Luzes, Câmara… Inação: o Esvaziamento da Advocacia
Passaram dois anos desde a afirmação de uma visão burocrática da Advocacia que hoje ganhou terreno em certos círculos políticos, regulatórios e tecnocráticos.
Neste mês de abril de 2026 assinalam-se dois anos sobre a entrada em vigor da lei que alterou o Estatuto da Ordem dos Advogados, aprovada no mesmo dia do diploma que modificou o regime jurídico dos atos de advogados e solicitadores.
Passaram dois anos desde a afirmação de uma visão burocrática da Advocacia que hoje ganhou terreno em certos círculos políticos, regulatórios e tecnocráticos. Uma perspetiva que reduz uma função essencial do Estado de Direito a um exercício administrativo, indiferenciado e, no limite, dispensável.
Nesta leitura empobrecida, a Advocacia passou a ser tratada como mais uma “profissão regulada”. Já não como garantia constitucional da cidadania, mas como alegado entrave corporativo. É uma inversão perigosa, que não pode ser normalizada.
Cabe aos Advogados não deixar cair no esquecimento este momento, nem o contexto em que esta reforma foi imposta em 2024.
Recorde-se que as leis foram aprovadas em plena crise política, de forma apressada, por uma maioria parlamentar em fim de ciclo. E logo depois houve mudança de maioria e de Governo, com protagonistas que, na oposição, haviam manifestado posição contrária a estas alterações.
Apesar disso, tudo ficou na mesma. Uma matéria estrutural para o Estado de Direito foi arrumada, arquivada, quase esquecida.
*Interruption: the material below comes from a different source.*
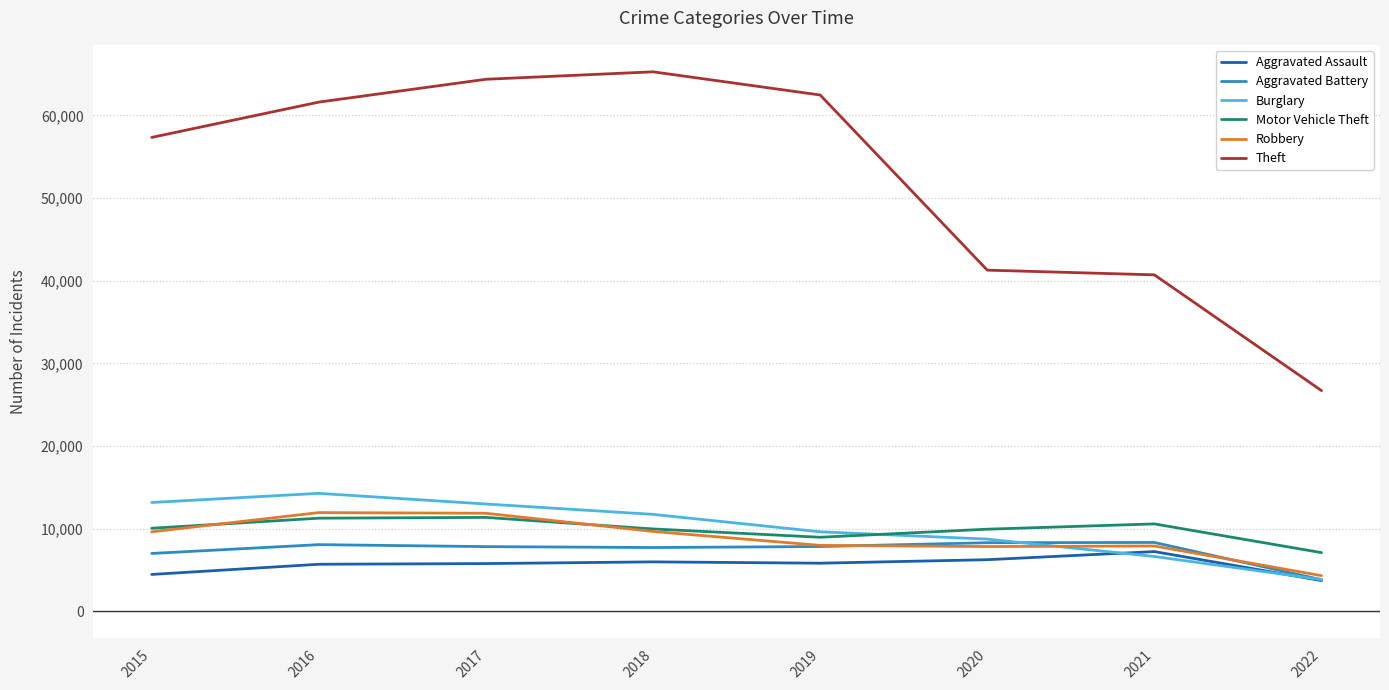

Is the value of Robbery at 2022 greater than the value of Aggravated Assault at 2019?

No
Como se não tivesse importância; como se não tivesse consequências.
Mais inquietante ainda é o silêncio. Dois anos depois, a Advocacia parece distraída perante um processo legislativo que alterou profundamente o seu estatuto, a sua autonomia e o conteúdo do seu exercício.
A voz da Advocacia tem-se notado presente: nos estúdios, a comentar o imediato; nas redes, a explorar o sensacionalismo; nos eventos, em busca da visibilidade pessoal.
Mas estar presente não é o mesmo que ter voz. Ir a todas não é posição. A forma não é substância. Fala-se muito, mas diz-se pouco à classe. Intervém-se sempre. Define-se raramente.
Há uma Advocacia que se vê e que se ouve, mas que nem sempre se afirma. Que ocupa espaço, mas não traça caminho. Que reage, mas não lidera. Porque nem toda a exposição é intervenção. A visibilidade não compensa o silêncio sobre o essencial.
Talvez sejam as luzes da ribalta ou o conforto das simpatias pessoais. Mas há um limite para a distração que é imposto pela defesa do próprio Estado de Direito.
Devemos à história da Advocacia mais do que isto. Aos que a construíram com independência, liberdade e coragem. Aos cidadãos que dela dependem.
Quando está em causa o núcleo identitário da Advocacia e a proteção efetiva dos direitos, a indiferença deixa de ser neutra. Torna-se conformismo. E esse é sempre uma forma de capitulação.
Se os juízes são juízes porque exercem o poder jurisdicional, se os médicos são médicos porque praticam atos médicos, então os Advogados só o são quando, com independência, liberdade e autonomia, praticam atos próprios de Advogados.
Isto não é uma reivindicação. É uma prova de vida. Por isso, impõe-se o que nunca deixou de ser necessário: rever o atual Estatuto da Ordem dos Advogados, reavaliar os diplomas aprovados em 2023 e 2024 e repor, de forma clara, os atos próprios da Advocacia.